Rehidratación laboral y RSE

El Instituto de Investigación Agua y Salud señala que unos de los problemas en las empresas es la deshidratación, la cual tiene un impacto negativo en el rendimiento

La rehidratación laboral es un programa de Responsabilidad Social Empresarial (RSE) que tiene su origen en ambientes con altas temperaturas como la actividad de la minería, sector industrial, maquilas y trabajo en el campo; sin embargo, el gran desafío continúa siendo ¿cómo lograr que la rehidratación laboral forme parte de la cultura organizacional, independientemente de la actividad empresarial?
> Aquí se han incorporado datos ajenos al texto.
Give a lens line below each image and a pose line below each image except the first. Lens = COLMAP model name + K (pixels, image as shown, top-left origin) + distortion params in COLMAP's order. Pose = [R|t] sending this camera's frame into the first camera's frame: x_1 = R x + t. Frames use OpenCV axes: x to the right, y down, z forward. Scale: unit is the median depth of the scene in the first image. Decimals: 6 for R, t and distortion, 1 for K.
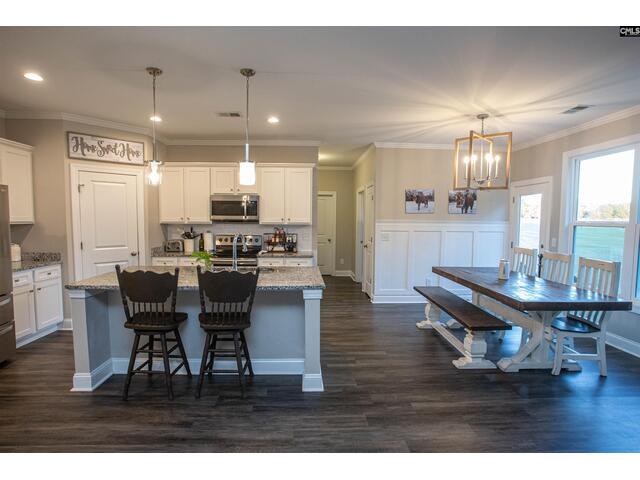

El Instituto de Investigación Agua y Salud señala que unos de los problemas en las empresas es la deshidratación, la cual tiene un impacto negativo en el rendimiento y la “capacidad de trabajo disminuyen, y más aún si se trabaja con calor”. Pero, además, el instituto advierte que la falta de consumo de agua presenta algunos síntomas a los que se debe prestar mucha atención: boca seca, debilidad, dolor de cabeza, sequedad de la piel, confusión y fatiga.

En el ensayo ‘Su cuerpo reclama agua a gritos’, el doctor Fereydoon Batmanghelidj afirma que la falta de consumo de agua es la principal causa de muchas enfermedades de nuestro tiempo, y que no precisamente existe una relación directa entre la actividad o rol que ejerce un colaborar en la organización. “Considero que es la responsable de la mayor parte de fallecimientos por enfermedad, muy por encima de cualquier otra afección”.

Las evidencias empíricas demuestran que muchos colaboradores que consumen poca agua, cuando tiene deshidratación tienden a tomar bebidas carbonatadas o taza de café. Sobre esta práctica cultural dominante en las organizaciones, la revista Discovery Salud (2003), en su artículo Por qué ingerir poca agua es causa de tantas enfermedades, señala que “el agua no es sustituible por otros líquidos- no sólo impide el correcto funcionamiento del organismo sino que puede provocar muchas patologías”.

Frente a esta problemática emergente, las empresas independientemente de su actividad en el mercado, pueden contribuir a fomentar una cultura de rehidratación laboral. Lo más ideal sería crear un programa de rehidratación de consumo de agua, el mismo debe ir acompañado de una campaña interna que brinde información, charlas, talleres y actividades lúdicas, en el que participen todos los colaboradores; luego, una segunda fase puede ser que los colaboradores repliquen estos mensajes en el entorno familiar y comunidad.

Un programa de RSE en Rehidratación Laboral puede tener múltiples beneficios no solo para colaboradores, sino también para el giro del negocio: se reduciría los permisos de consultas médicas y los riesgos laborales, pero también la empresa estaría aportando a una sociedad con estilo de vida saludable, al fomentar nuevas prácticas en colaboradores, familiares, comunidad. Por ende, la empresa también estaría sumando acciones a favor de la Agenda de los Objetivos del Desarrollo Sostenible (ODS).

El autor es consultor en RSE y Comunicación.